Federico García Lorca: el enterrado.



            Los restos de Federico reposan en alguna cuneta, entre Víznar y Alfacar. Pasolini fue asesinado hace cuarenta años y nadie llena su vacío. Leo los “diarios” de Kafka. Los asesinos de palomas matan a poetas incómodos. “Quiero dormir un rato/un rato, un minuto, un siglo/pero que todos sepan que no he muerto/que hay un establo de oro en mis labios/que soy el pequeño amigo del viento del oeste/que soy la sombra inmensa de mis lágrimas”. Este poema del poeta de Fuente Vaqueros estaba colgado en la habitación de mi hermano Daniel cuando éramos niños. Lo debió comprar en algún puesto callejero Era un dibujo de su juventud, con su flequillo y su cara aniñada. Lo contemplaba extasiado, a la vez que leía su poesía casi todas las noches.



            Las cunetas de nuestra doliente patria están llenas de cadáveres: militantes de partidos de izquierda, maestros de escuela, intelectuales. Sus huesos infectan nuestros campos, están por todas partes. Algunos idealistas se empeñan en desenterrarlos, topándose no sólo con la derecha, sino con buena parte de una sociedad que no quiere hacer cuentas con su pasado.

            Federico volvió de su estancia en Nueva York muy cambiado. En los años de la República era toda una celebridad, su teatro era representado, la gente acudía a sus estrenos. Recorrió España con “La barraca”, llevando nuestro teatro clásico a las gentes más humildes. Le gustaba estar con la gente del pueblo, con los gitanos. Se atrevió a amar y ser amado, a ser libre. Su cobarde asesinato a manos de los sublevados, el 18 de agosto de hace 79 años, fue toda una declaración de principios: Franco y los suyos no sólo estaban contra toda idea de libertad y progreso, sino contra el arte, la inteligencia. No tardará ese tullido de Millán Astray en dar su grito de “viva la muerte” en presencia de Unamuno.

            Federico fue la víctima más significativa de esa guerra fratricida, de la crueldad sin límites del fascismo.

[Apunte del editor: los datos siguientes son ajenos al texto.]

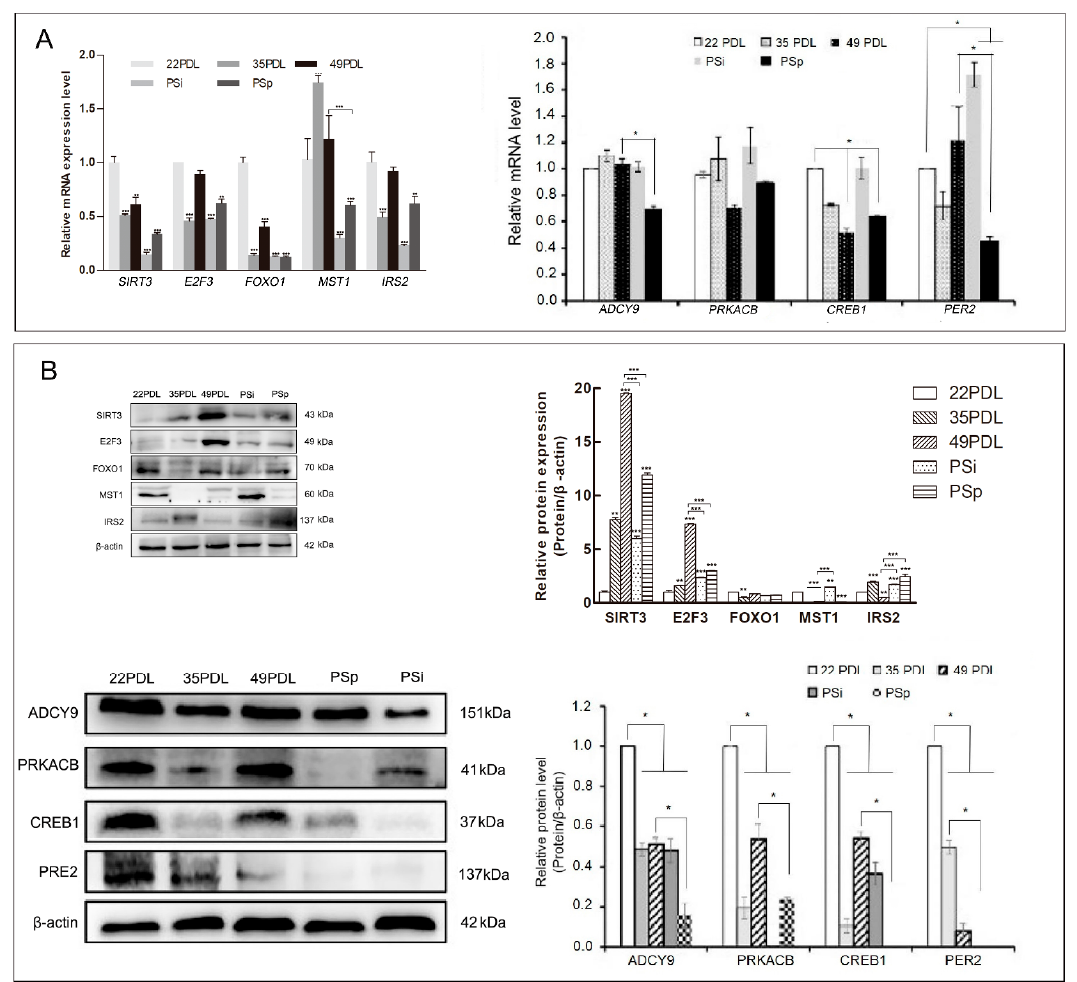
Figure 5. Expression of candidate genes related to senescence. ( A ) The mRNA expression of senescence-related genes. ( B ) Western blotting analysis for candidate genes related to senescence and protein level quantification. The data are presented as the mean ± SEM ( n = 3). Compared with the 22PDL or 49PDL group, * p < 0.05, ** p < 0.01, or *** p < 0.001.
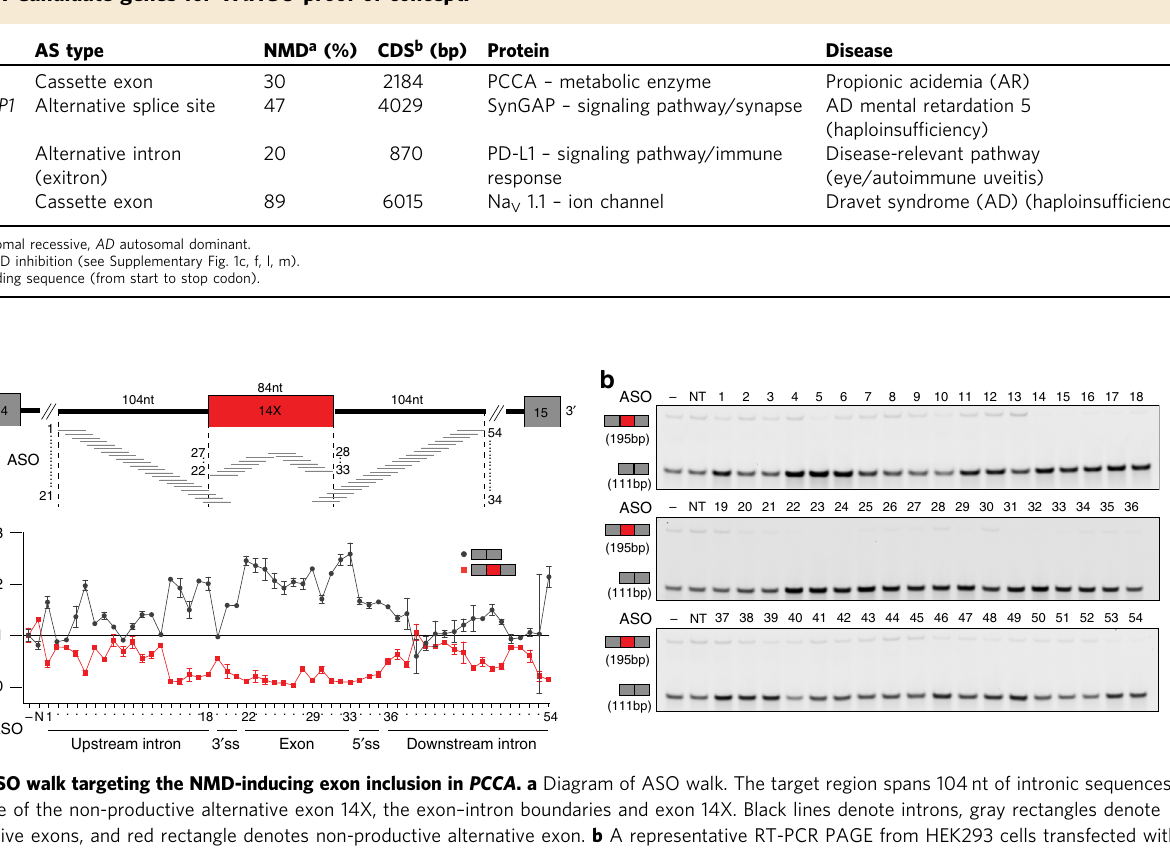
Table 1 Candidate genes for TANGO proof of concept.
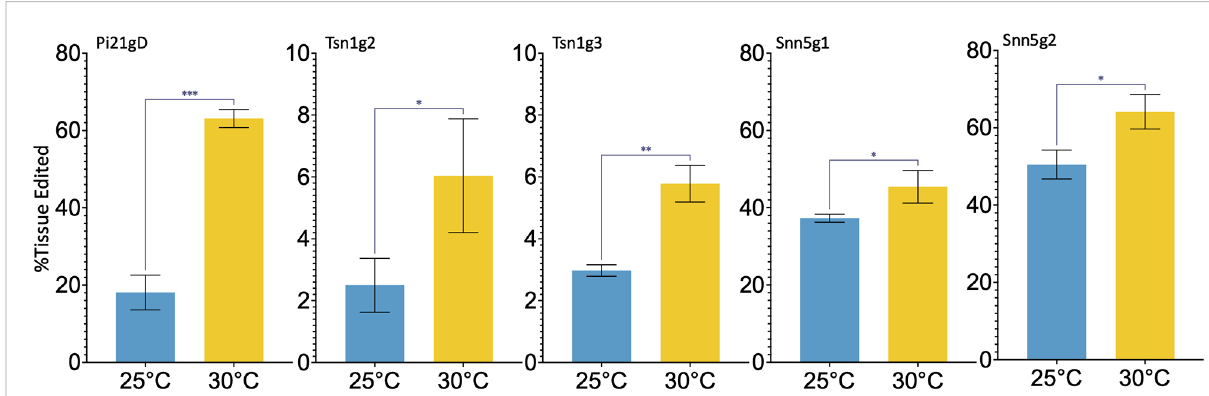
FIGURE 1 Targeted editing ef fi ciency of gRNA-Cas9 ribonucleoproteins with different temperature treatments in wheat protoplasts. Five gRNAs, Pi21gD, Tsn1g2, Tsn1g3, Snn5g1, and Snn5g2 were tested and transfected independently into protoplasts. N=3. P-values from left to right are, p=0.0001, p=0.0393, p=0.0015, p=0.0152, p=0.0319. A p-value less than 0.05 is fl agged with one star (*), less than 0.01 is fl agged with 2 stars (**), and less than 0.001 is fl agged with three stars (***). Error bars indicate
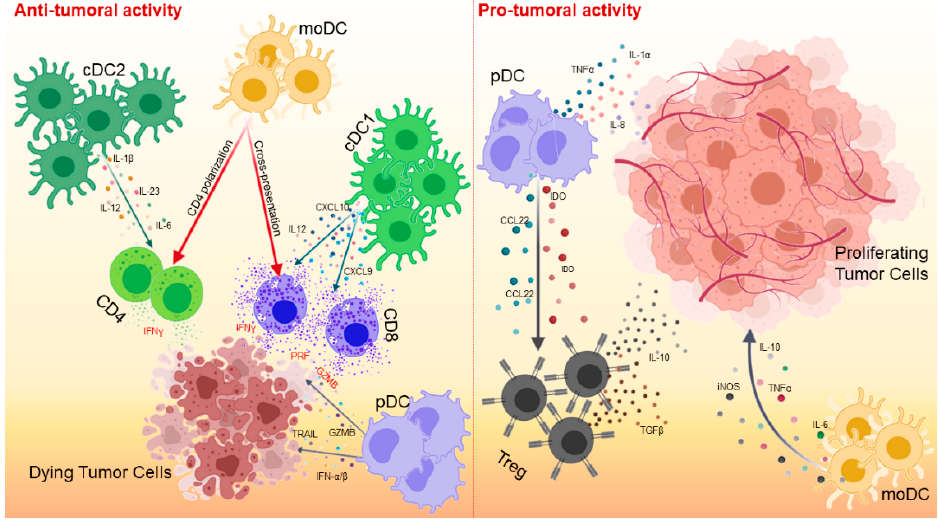
Figure 1. Activity of dendritic cell (DC) subsets in cancer immunity. In the TME, DCs can have both an anti-tumor and pro-tumor effect. Anti-tumor activity is mainly driven by cDC1s and cDC2s (left panel). cDC1s induce recruitment and activation of CD8 + T lymphocytes in the TME through cytokine production and cross-presentation of tumor antigens, respectively. cDC2s are the major activators of CD4 + T cells. moDCs act mainly by stimulating cDC1s and cDC2s, whereas pDCs kill tumor cells through the expression of IFN- α / β , TRAIL and Granzyme B (GZMB). moDCs and pDCs may also have a pro-tumor action by creating an immunosuppressive environment and promoting tumor growth (right panel). moDCs produce molecules with immunosuppressive function such as iNOS, TNF α , IL-6 and IL-10. pDCs secrete chemokines able to recruit Tregs into the TME (CCL22 and IDO) as well as pro-angiogenic cytokines (TNF α , IL-8, and IL-1 α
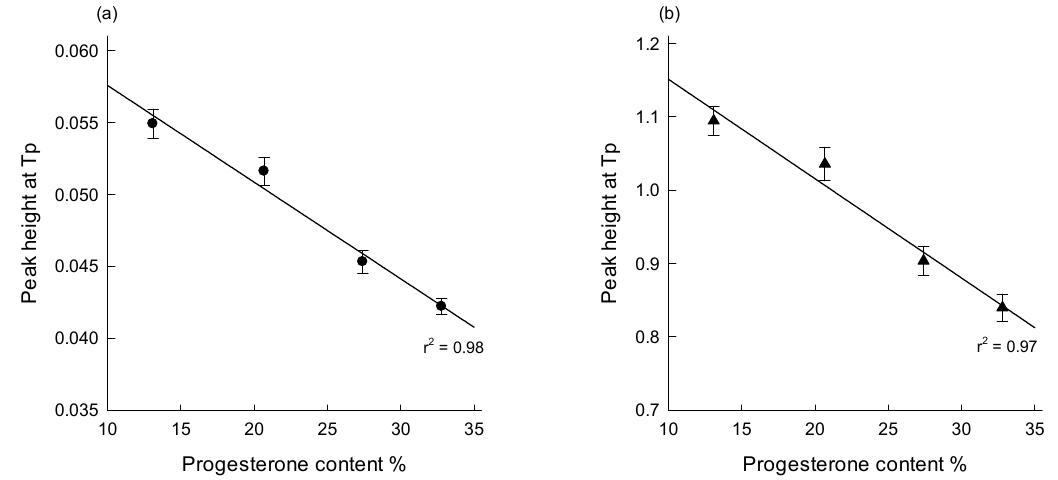
Figure 10. Linear correlation between the peak height at Tp and progesterone payload of microspheres.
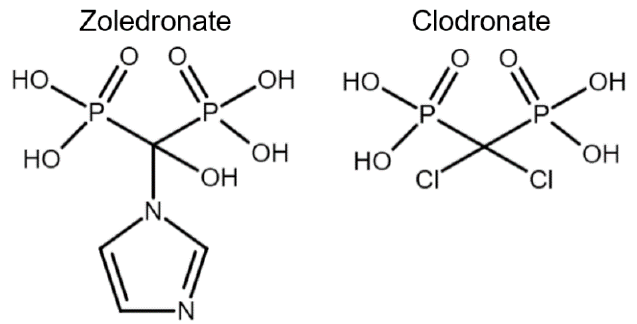
Figure 2. Chemical structure comparison between a third-generation nitrogen-containing BP (zoledronate) and a first-generation non-nitrogen-containing BP (clodronate). The pharmacokinetics (PK) of BPs depends on the route of administration. BPs are poorly absorbed orally, attributed likely to their low lipophilicity [28]. Oral bioavailability in humans has been estimated between 0.3% for pamidronate [29], 0.7% for alendronate [30], and 1 – 2% for clodronate [31]. Parenteral routes provide better and nearly complete absorption of BPs [28]. Initial tissue distribution depends on the protein-biding properties and will vary depending on blood pH, serum calcium, drug dosage, and species [28]. Though there is evidence of non-calcified tissue retention of BPs at high dosages [32,33], the probability of this occurring at therapeutic dosages is minimal [28]. BP distribution is not homogeneous in the skeleton and may be affected by sex and age. BPs tend to bind to the trabecular bone because of larger amounts of bone turnover and blood supply in com- parison to cortical bone [34 – 36]. Young animals may have an increased absorption rate compared to adults, and females may absorb less BP than males [33]. Once in the bone, BPs are absorbed by osteoclasts via endocytosis [23,25]. As bone resorption continues, BPs reactivate, resulting in prolonged osteoclastic inhibition over time [20]. For this reason, BPs’ half -life is difficult to define and may be up to 10 years depending on species, age, and the specific BP [4,28]. Clodronate and etidronate (sBPs) can undergo intracellular metabolization [37]; on the other hand, there is no evidence of metabolization of nBPs [36]. BPs not taken up by the bone are largely excreted unaltered by the kidneys [28,36]. In human and rat studies, BPs half-life ranges between 1 to 2 h, a quick bloodstream elimination that depends on kidney excretion (renal clearance) and bone uptake (nonrenal clearance); this ratio varies among BPs. In humans, the clodronate renal/nonrenal clearance ratio is between 1.8 to 3 in comparison to pamidronate, which is 0.18 [28]. Additionally, the same class of BPs may differ in some PK parameters. For example, clodronate and tiludronate are sBPs with sim- ilar potency [22], yet the half-life of clodronate is reported to be between 2 and 3 h [38,39], and tiludronate’s half -life is much longer (51 h) [40]. Therefore, it is not accurate to extrap- olate drug properties, even if BPs belong to the same class [41]. Because of this, studies must evaluate each BP and its individual effects on bone modeling and remodeling. 5. Therapeutic Effects of Bisphosphonates Human conditions treated with BPs include postmenopausal osteoporosis, Paget ’ s disease, osteogenesis imperfecta, and bone cancer/metastasis [42,43]. Bisphosphates are used to decrease bone resorption and increase bone mineral density (BMD) by decreasing bone catabolism. In addition to their main antiresorptive properties, BPs are believed to have anti-in- flammatory and analgesic effects [4,44 – 48], which make them an attractive potential treat- ment for multiple diseases, including osteoarthritis (OA). Meta-analyses and systematic reviews have concluded that BP studies have controversial results, and BP effects may be more related to pain relief than disease modification [48 – 50]. These pain-relieving effects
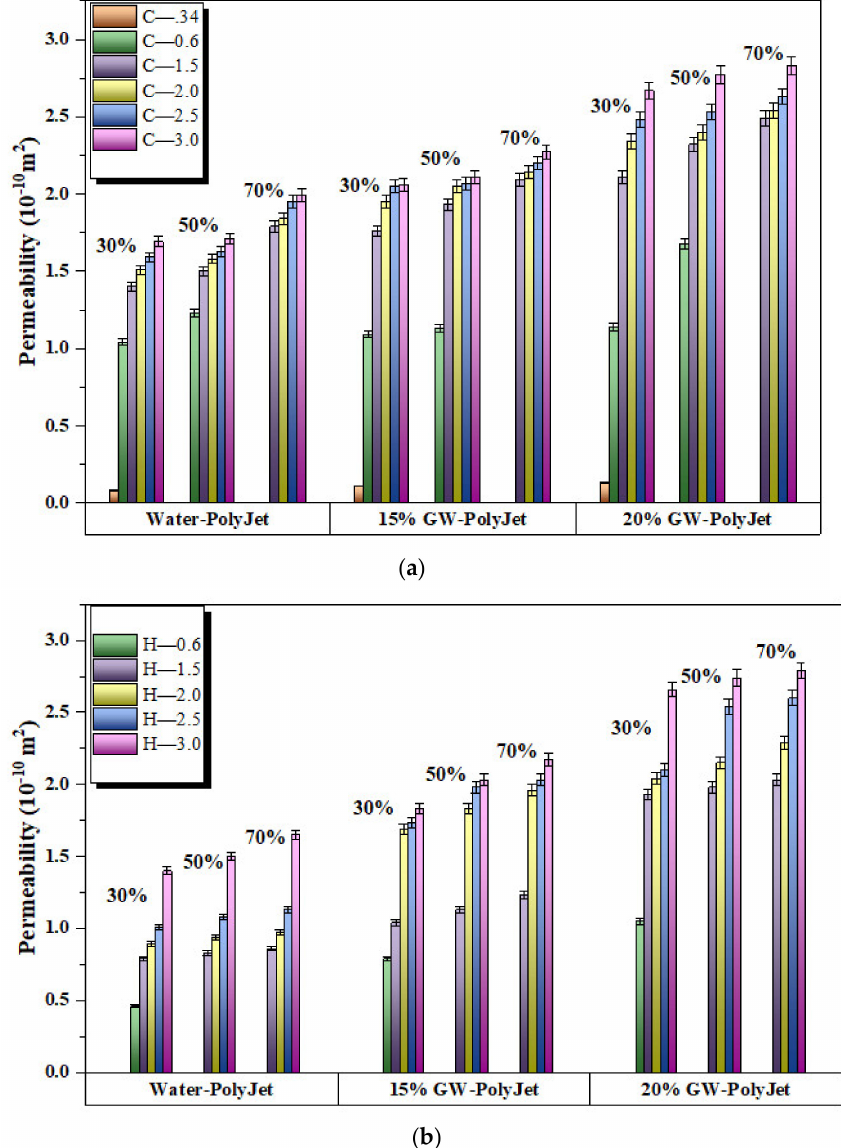
Figure 7. Experimentally measured permeability values for PolyJet 3D-printed scaffold structures using tap water, 15% glycerol–water solution, and 20% glycerol–water solution: ( a ) cubic structure; ( b ) hexagonal closed packed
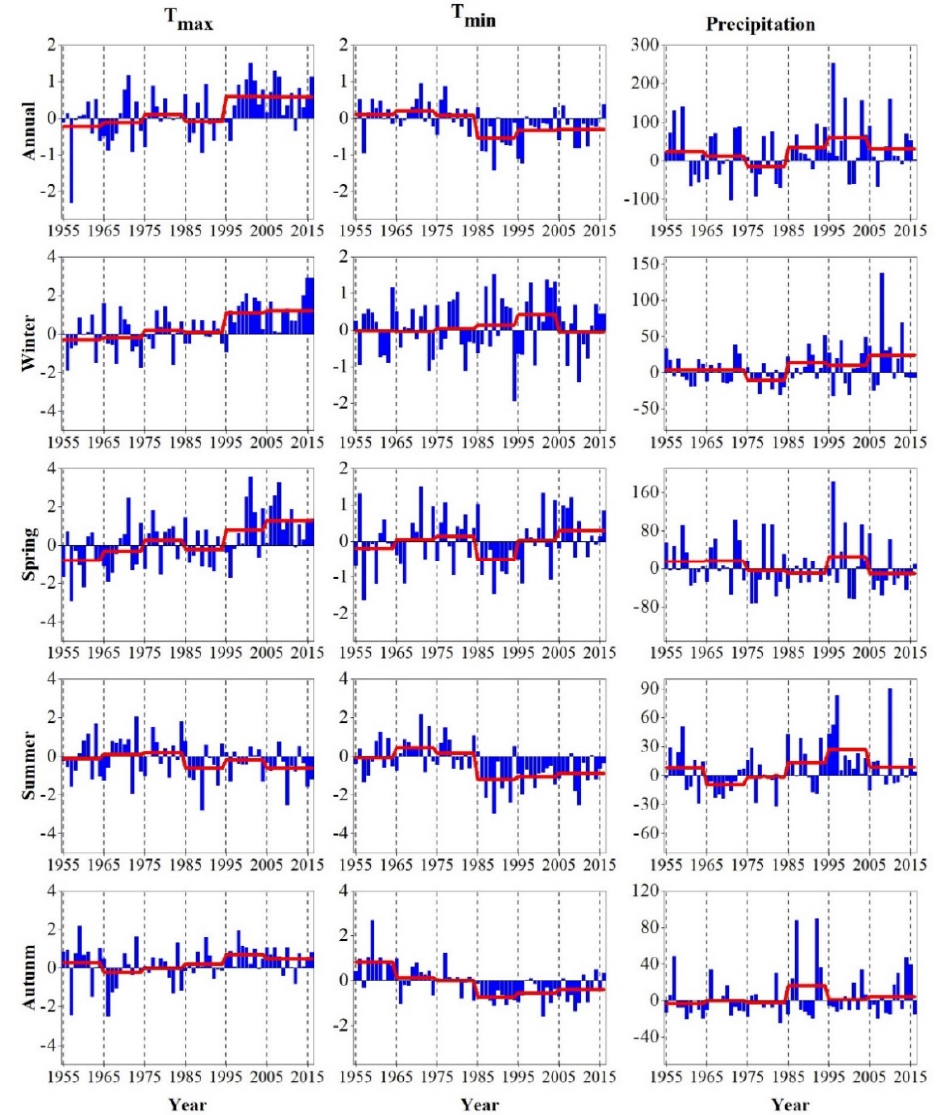
Figure 5. Annual and seasonal time series anomalies relative to 1961–1990 mean values for T max , T min and precipitation, while smooth line indicates decadal means to the long-term mean.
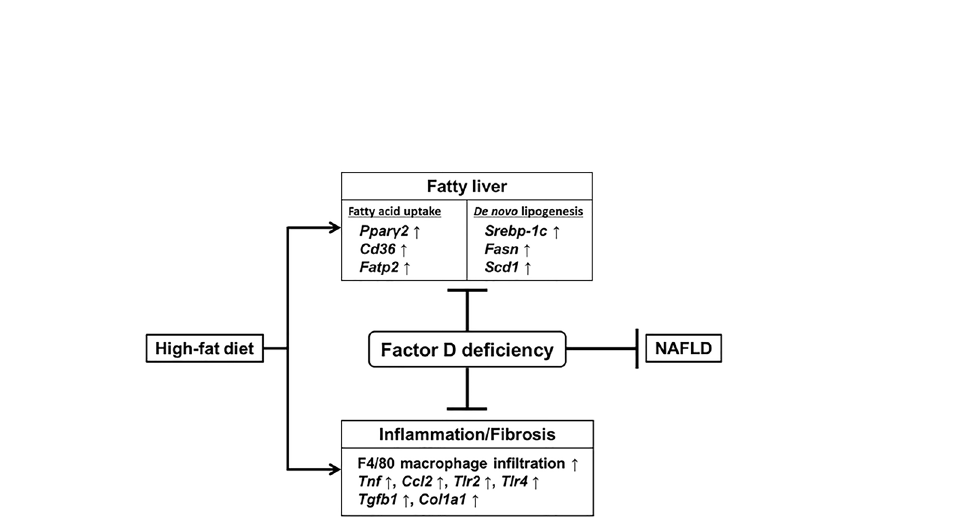
Figure 6. Scheme of the mechanism of suppression of hepatic lipid accumulation and inflammation by Factor D deficiency in mouse. Deficiency of Factor D increased by HFD-feeding reduced hepatic lipid accumulation and inflammatory factors in the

Su gran amigo, Vicente Aleixandre, lo llora así en su poema “el enterrado”:”¿Lloras?¿Cantas?¿O vives, solo vives sin llanto, /hombre de luz extinta que reposado aguardas,/ sabio de ti y del mundo, bajo la tierra leve”/.

            Su elegía, junto con la de Cernuda, es la que más me conmueve de todas las que se escribieron a raíz de su asesinato. Aleixandre, al final del poema, condena sin paliativos a los verdugos. “¡Ah, ciegos hombres que banales marcháis/pisando un pecho!¡Ah, ciegos delirantes, que un día/segasteis una vida poderosa”/.

            Federico reposa en una cuneta entre Víznar y Alfacar. Su propia familia se opone a que se le busque: por lo visto, no podemos enterrar en paz a nuestros muertos. Nuestros políticos lo ignoran, la mayoría ni lo han leído. Pero sigue vivo en los corazones de muchos, es estudiado en las universidades de medio mundo. Dijo su también amigo Pablo Neruda: “Podréis cortar todas las flores, pero nunca podréis detener la primavera”.